Wednesday, July 18, 2012

Aristotle II: "Happiness"

As I mentioned before, my first beef with Aristotle is promoting this fallacy of false compromise throughout all of Western thought.  The second idea is the absolute infallibility of happiness.

I've talked before about my multiple criticisms of happiness as a good that we should all try to achieve.  My next criticism, and this sidles in with Aristotle, is what even is happiness?  The definition that Aristotle gives for happiness--eudaimonia--is not what people think of when they think of happiness.  Even when they agree that they wouldn't want to pump themselves full of heroin, and then smugly sit back in the comfort that they are going after eudaimonia, in my experience they still are going after happiness in the hedonistic sense.  Granted, it's more of an "arbitrary exception hedonia", but really under what I see, I see no difference between this and what is essentially hedonia.

(but then again, I've already gone into my beef with "happiness")

The problem, I think, comes in how Aristotle defined happiness:

“Happiness is the meaning and the purpose of life, the whole aim and end of human existence” -Aristotle

How do most people really define happiness?  Probably like so:

"Happiness is nothing more than good health and a bad memory." -Albert Schweitzer

Say a person decides his goal in life is to study Platypuses.
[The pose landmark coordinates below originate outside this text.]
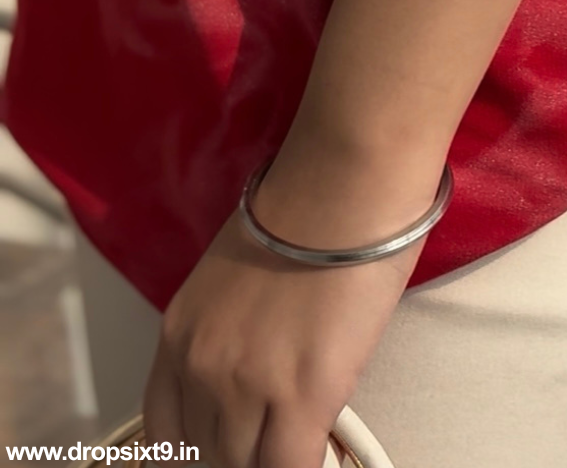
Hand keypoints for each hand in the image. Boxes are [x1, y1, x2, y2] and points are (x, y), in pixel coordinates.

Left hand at [142, 146, 441, 467]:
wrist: (343, 183)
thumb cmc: (309, 201)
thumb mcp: (237, 270)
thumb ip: (233, 327)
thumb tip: (262, 360)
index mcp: (180, 331)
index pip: (166, 431)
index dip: (198, 451)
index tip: (224, 450)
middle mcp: (202, 364)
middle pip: (209, 454)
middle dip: (243, 452)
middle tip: (274, 436)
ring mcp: (248, 386)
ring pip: (250, 465)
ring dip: (278, 454)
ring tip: (305, 437)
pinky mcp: (302, 398)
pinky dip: (312, 465)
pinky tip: (328, 450)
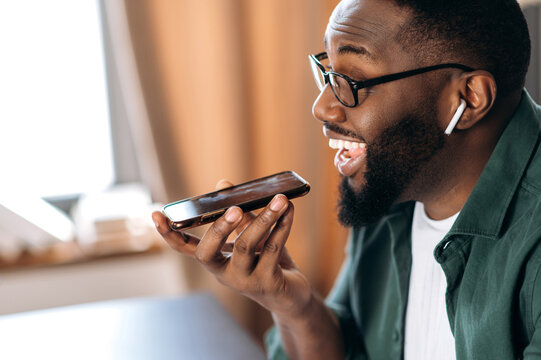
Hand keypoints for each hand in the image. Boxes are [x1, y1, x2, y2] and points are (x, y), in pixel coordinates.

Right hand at [152, 180, 311, 317]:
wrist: (290, 295)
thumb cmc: (265, 260)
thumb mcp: (249, 234)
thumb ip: (237, 213)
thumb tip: (223, 186)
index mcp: (215, 260)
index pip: (185, 248)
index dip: (169, 233)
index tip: (156, 214)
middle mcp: (224, 273)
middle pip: (208, 253)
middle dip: (218, 229)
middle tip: (233, 208)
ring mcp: (244, 281)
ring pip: (246, 247)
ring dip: (264, 218)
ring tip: (279, 199)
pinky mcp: (268, 283)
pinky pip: (273, 249)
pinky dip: (283, 226)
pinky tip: (289, 210)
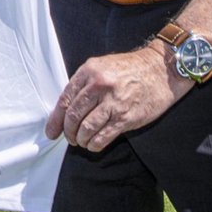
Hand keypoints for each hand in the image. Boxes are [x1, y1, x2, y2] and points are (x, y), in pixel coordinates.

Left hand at [45, 45, 190, 151]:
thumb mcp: (102, 66)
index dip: (56, 119)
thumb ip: (85, 83)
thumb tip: (67, 107)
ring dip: (81, 140)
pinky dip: (95, 144)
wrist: (161, 70)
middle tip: (68, 138)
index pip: (65, 99)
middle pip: (73, 115)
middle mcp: (98, 85)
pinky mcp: (126, 117)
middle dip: (67, 132)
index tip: (51, 131)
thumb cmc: (130, 69)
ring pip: (86, 128)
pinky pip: (103, 136)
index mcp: (89, 71)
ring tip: (81, 142)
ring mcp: (113, 102)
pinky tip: (94, 145)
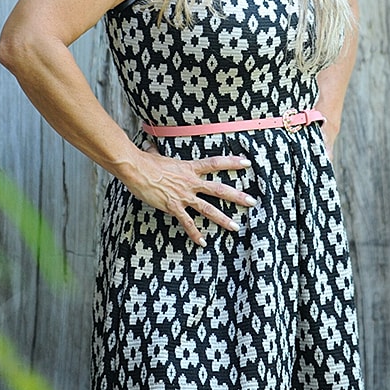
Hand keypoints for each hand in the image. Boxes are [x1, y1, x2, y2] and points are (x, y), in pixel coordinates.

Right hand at [120, 140, 255, 245]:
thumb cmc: (146, 160)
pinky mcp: (173, 206)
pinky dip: (194, 233)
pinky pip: (187, 223)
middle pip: (219, 189)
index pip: (215, 163)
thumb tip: (151, 147)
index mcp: (189, 167)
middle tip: (252, 202)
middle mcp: (190, 182)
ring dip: (223, 218)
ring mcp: (183, 195)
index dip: (232, 162)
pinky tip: (202, 242)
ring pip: (208, 208)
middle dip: (237, 196)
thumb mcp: (157, 155)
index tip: (247, 163)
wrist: (136, 169)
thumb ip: (159, 152)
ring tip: (235, 226)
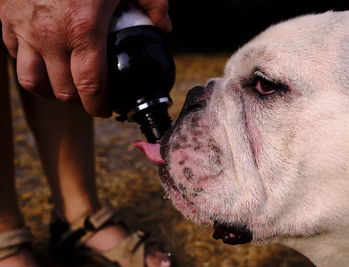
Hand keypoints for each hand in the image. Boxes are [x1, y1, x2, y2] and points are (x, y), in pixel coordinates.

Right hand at [0, 0, 170, 116]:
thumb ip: (153, 5)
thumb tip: (162, 27)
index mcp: (83, 30)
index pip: (90, 86)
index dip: (98, 105)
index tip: (105, 109)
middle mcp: (50, 35)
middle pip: (62, 90)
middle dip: (79, 100)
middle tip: (91, 97)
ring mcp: (24, 27)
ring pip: (31, 81)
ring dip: (50, 90)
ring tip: (65, 88)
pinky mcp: (6, 17)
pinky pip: (14, 54)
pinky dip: (28, 65)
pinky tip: (43, 60)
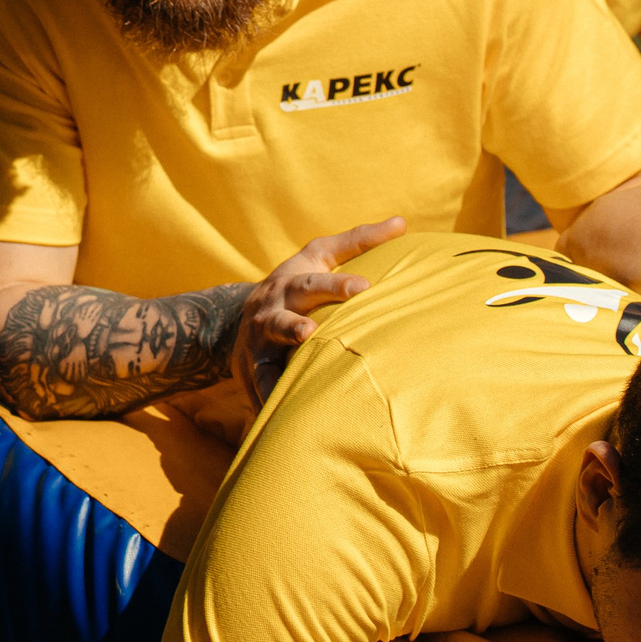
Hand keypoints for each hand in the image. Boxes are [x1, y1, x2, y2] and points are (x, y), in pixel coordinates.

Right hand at [232, 218, 407, 408]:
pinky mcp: (252, 370)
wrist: (238, 314)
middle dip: (294, 326)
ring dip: (275, 370)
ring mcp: (258, 342)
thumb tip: (403, 222)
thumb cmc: (296, 282)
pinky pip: (260, 389)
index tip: (364, 288)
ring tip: (286, 385)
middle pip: (283, 320)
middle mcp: (272, 311)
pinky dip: (267, 403)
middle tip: (310, 332)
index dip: (337, 285)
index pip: (315, 283)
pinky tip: (278, 419)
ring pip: (265, 357)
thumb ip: (358, 241)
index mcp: (292, 282)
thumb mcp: (318, 256)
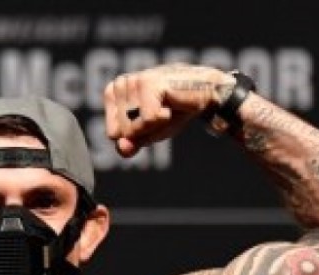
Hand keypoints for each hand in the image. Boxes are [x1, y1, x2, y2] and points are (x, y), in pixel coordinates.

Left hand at [103, 64, 234, 157]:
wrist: (205, 93)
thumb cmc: (174, 111)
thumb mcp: (147, 134)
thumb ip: (130, 145)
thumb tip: (122, 148)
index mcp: (113, 93)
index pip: (114, 134)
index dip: (137, 134)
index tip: (151, 118)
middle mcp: (120, 84)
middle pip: (123, 132)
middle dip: (146, 130)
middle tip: (162, 112)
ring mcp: (132, 81)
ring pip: (134, 127)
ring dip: (156, 124)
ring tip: (166, 106)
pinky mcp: (148, 83)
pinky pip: (147, 120)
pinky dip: (163, 120)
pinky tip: (171, 104)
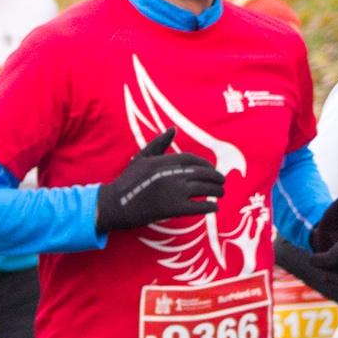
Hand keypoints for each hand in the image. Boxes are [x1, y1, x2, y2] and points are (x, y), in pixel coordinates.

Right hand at [95, 128, 225, 232]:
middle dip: (216, 177)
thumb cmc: (127, 181)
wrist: (115, 205)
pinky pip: (199, 206)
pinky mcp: (174, 208)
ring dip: (217, 191)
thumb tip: (173, 129)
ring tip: (221, 194)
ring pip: (205, 189)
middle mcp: (172, 174)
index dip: (206, 165)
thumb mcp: (141, 158)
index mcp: (164, 161)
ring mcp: (174, 191)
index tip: (211, 170)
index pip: (193, 160)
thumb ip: (158, 144)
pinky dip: (209, 207)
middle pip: (203, 174)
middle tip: (222, 182)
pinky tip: (213, 208)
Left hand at [308, 196, 337, 286]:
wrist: (333, 242)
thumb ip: (334, 210)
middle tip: (315, 260)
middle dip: (325, 264)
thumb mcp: (330, 218)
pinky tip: (326, 277)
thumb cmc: (331, 229)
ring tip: (323, 266)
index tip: (311, 259)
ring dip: (330, 272)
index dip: (326, 257)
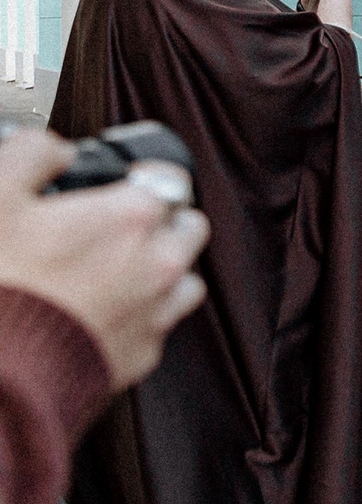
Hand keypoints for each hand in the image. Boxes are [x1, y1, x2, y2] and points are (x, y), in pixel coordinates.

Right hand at [0, 130, 210, 388]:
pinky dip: (140, 314)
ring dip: (158, 269)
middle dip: (160, 220)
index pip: (169, 177)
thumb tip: (54, 147)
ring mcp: (155, 312)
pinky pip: (159, 324)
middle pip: (186, 226)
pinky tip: (100, 310)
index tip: (122, 181)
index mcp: (132, 217)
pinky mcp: (140, 355)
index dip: (142, 175)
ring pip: (184, 278)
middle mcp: (159, 263)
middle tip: (114, 225)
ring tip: (111, 269)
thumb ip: (33, 154)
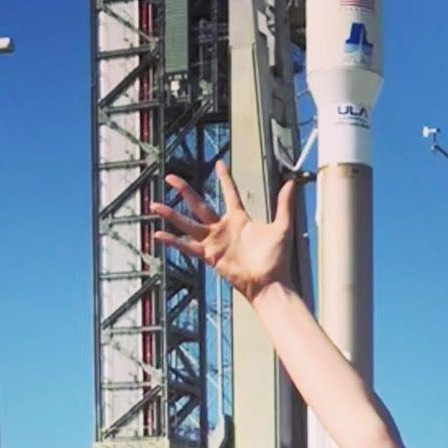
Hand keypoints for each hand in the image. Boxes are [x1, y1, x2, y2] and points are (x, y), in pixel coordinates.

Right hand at [147, 160, 295, 302]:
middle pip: (199, 204)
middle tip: (170, 177)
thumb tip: (292, 182)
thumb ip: (285, 204)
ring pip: (188, 223)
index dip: (225, 178)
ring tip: (154, 205)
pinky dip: (173, 242)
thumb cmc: (277, 260)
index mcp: (239, 219)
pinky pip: (188, 246)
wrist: (270, 283)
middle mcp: (223, 228)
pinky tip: (159, 235)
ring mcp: (215, 242)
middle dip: (184, 190)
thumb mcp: (282, 226)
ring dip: (171, 215)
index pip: (230, 193)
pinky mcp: (210, 256)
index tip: (219, 164)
So, he goes through a lot of pain studying and making and compiling this humongous tome on platypuses. After 10 years he is finally finished. It gets a few reviews that say it's alright, and immediately after the man dies. The apparent paradox is that in one sense the man lived a horrible life suffering in the Australian savannah. However, the Aristotelian notion says that he is happy.
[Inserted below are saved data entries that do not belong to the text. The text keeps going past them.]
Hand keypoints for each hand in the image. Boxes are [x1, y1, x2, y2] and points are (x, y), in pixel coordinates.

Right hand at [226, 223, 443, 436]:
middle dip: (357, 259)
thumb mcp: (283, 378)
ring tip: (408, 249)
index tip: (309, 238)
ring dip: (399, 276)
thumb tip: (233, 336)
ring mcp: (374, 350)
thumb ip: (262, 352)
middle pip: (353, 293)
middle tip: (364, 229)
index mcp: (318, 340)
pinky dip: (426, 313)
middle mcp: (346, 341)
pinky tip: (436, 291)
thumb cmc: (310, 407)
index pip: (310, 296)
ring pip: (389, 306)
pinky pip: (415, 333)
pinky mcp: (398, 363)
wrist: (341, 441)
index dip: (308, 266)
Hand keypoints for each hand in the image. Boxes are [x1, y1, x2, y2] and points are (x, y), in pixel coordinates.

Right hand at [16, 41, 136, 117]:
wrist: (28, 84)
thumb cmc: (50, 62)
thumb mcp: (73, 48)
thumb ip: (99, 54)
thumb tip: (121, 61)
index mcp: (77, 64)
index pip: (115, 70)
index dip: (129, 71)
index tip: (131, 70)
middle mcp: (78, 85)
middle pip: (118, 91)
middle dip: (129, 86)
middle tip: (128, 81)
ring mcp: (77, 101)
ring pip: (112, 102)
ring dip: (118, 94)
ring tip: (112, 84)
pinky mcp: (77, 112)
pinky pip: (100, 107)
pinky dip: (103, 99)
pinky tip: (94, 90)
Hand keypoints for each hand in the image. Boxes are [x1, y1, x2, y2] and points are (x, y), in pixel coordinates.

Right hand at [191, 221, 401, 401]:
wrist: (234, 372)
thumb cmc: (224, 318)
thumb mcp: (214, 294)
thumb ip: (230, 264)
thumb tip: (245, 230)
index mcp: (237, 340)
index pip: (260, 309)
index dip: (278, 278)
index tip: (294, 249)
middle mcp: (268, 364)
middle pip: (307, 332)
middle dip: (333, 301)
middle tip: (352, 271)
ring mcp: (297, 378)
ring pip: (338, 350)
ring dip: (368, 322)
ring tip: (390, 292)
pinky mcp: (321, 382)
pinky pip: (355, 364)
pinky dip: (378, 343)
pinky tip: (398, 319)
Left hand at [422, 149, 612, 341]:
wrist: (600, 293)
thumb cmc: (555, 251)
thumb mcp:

Simply creating a new definition for happiness, and then claiming that you should follow happiness, to get out of the logical v. emotional conflicts is a nice intellectual trick--if it weren't downright fucking dishonest.

Moreover, this definition of happiness leads to circular reasoning.  According to my rendition of Aristotle, virtuous thought supposes that a virtuous persons has a fairly explicit conception of "happiness" or eudaimonia. Thus a person can use that to create virtuous thought and thus virtuous action to produce a good, or eudaimonia.